_TASK INSTRUCTIONS_
The required answer is an exact copy of the records below, without pictures.

_EXERCISE INPUT_
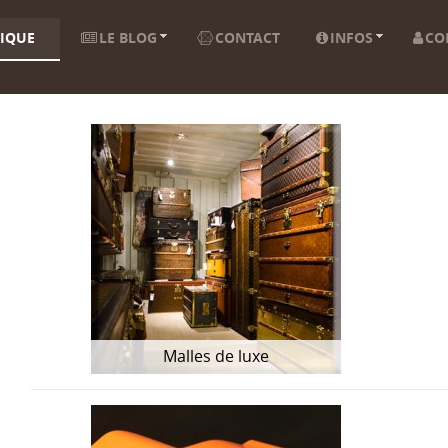
IQUE
LE BLOG
CONTACT
INFOS
CO
Malles de luxe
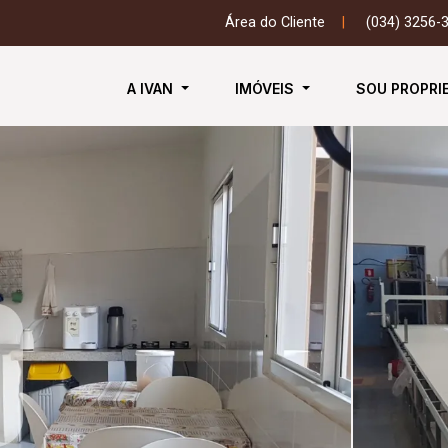
Área do Cliente
|
(034) 3256-
A IVAN
IMÓVEIS
SOU PROPRI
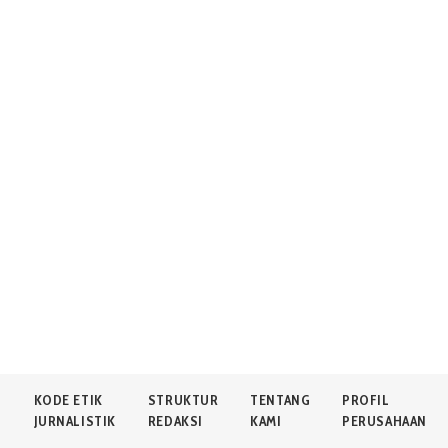
N
KODE ETIK
STRUKTUR
TENTANG
PROFIL
JURNALISTIK
REDAKSI
KAMI
PERUSAHAAN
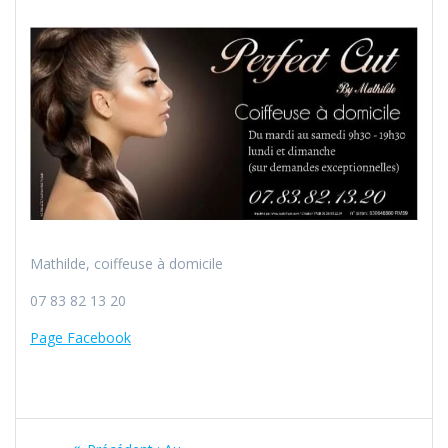
Mathilde, coiffeuse à domicile
07 83 82 13 20
Page Facebook
Navigation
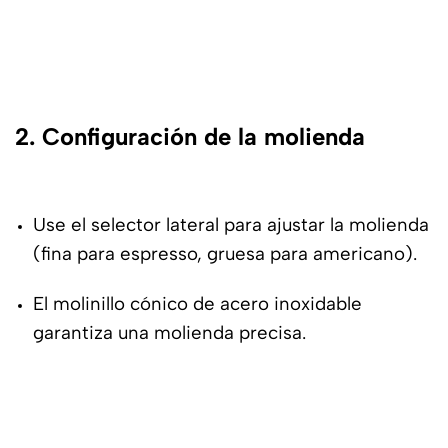
2. Configuración de la molienda
Use el selector lateral para ajustar la molienda
(fina para espresso, gruesa para americano).
El molinillo cónico de acero inoxidable
garantiza una molienda precisa.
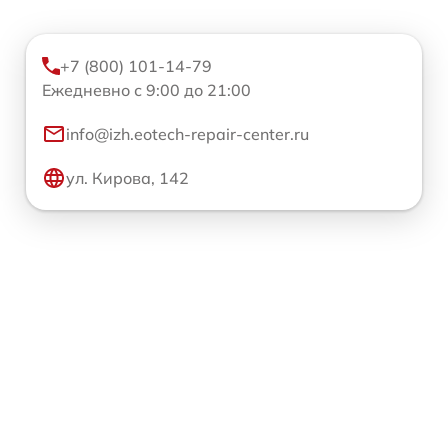
+7 (800) 101-14-79
Ежедневно с 9:00 до 21:00
info@izh.eotech-repair-center.ru
ул. Кирова, 142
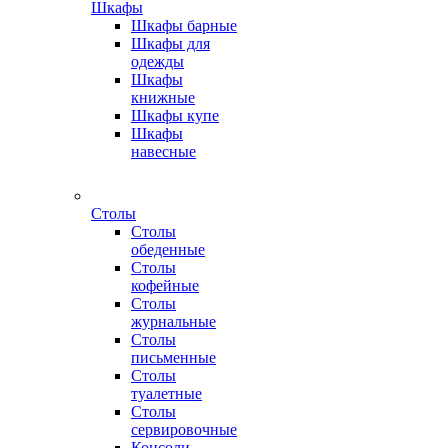
Шкафы
Шкафы барные
Шкафы для
одежды
Шкафы
книжные
Шкафы купе
Шкафы
навесные
Столы
Столы
обеденные
Столы
кофейные
Столы
журнальные
Столы
письменные
Столы
туалетные
Столы
сервировочные
Консоли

_EXPECTED OUTPUT_
IQUE
LE BLOG
CONTACT
INFOS
CO
Malles de luxe
Área do Cliente
|
(034) 3256-
A IVAN
IMÓVEIS
SOU PROPRI
N
KODE ETIK
STRUKTUR
TENTANG
PROFIL
JURNALISTIK
REDAKSI
KAMI
PERUSAHAAN
Mathilde, coiffeuse à domicile
07 83 82 13 20
Page Facebook
Navigation
2. Configuración de la molienda
Use el selector lateral para ajustar la molienda
(fina para espresso, gruesa para americano).
El molinillo cónico de acero inoxidable
garantiza una molienda precisa.
+7 (800) 101-14-79
Ежедневно с 9:00 до 21:00
info@izh.eotech-repair-center.ru
ул. Кирова, 142
Шкафы
Шкафы барные
Шкафы для
одежды
Шкафы
книжные
Шкафы купе
Шкафы
навесные
Столы
Столы
обеденные
Столы
кофейные
Столы
журнальные
Столы
письменные
Столы
туалетные
Столы
сервировочные
Консоли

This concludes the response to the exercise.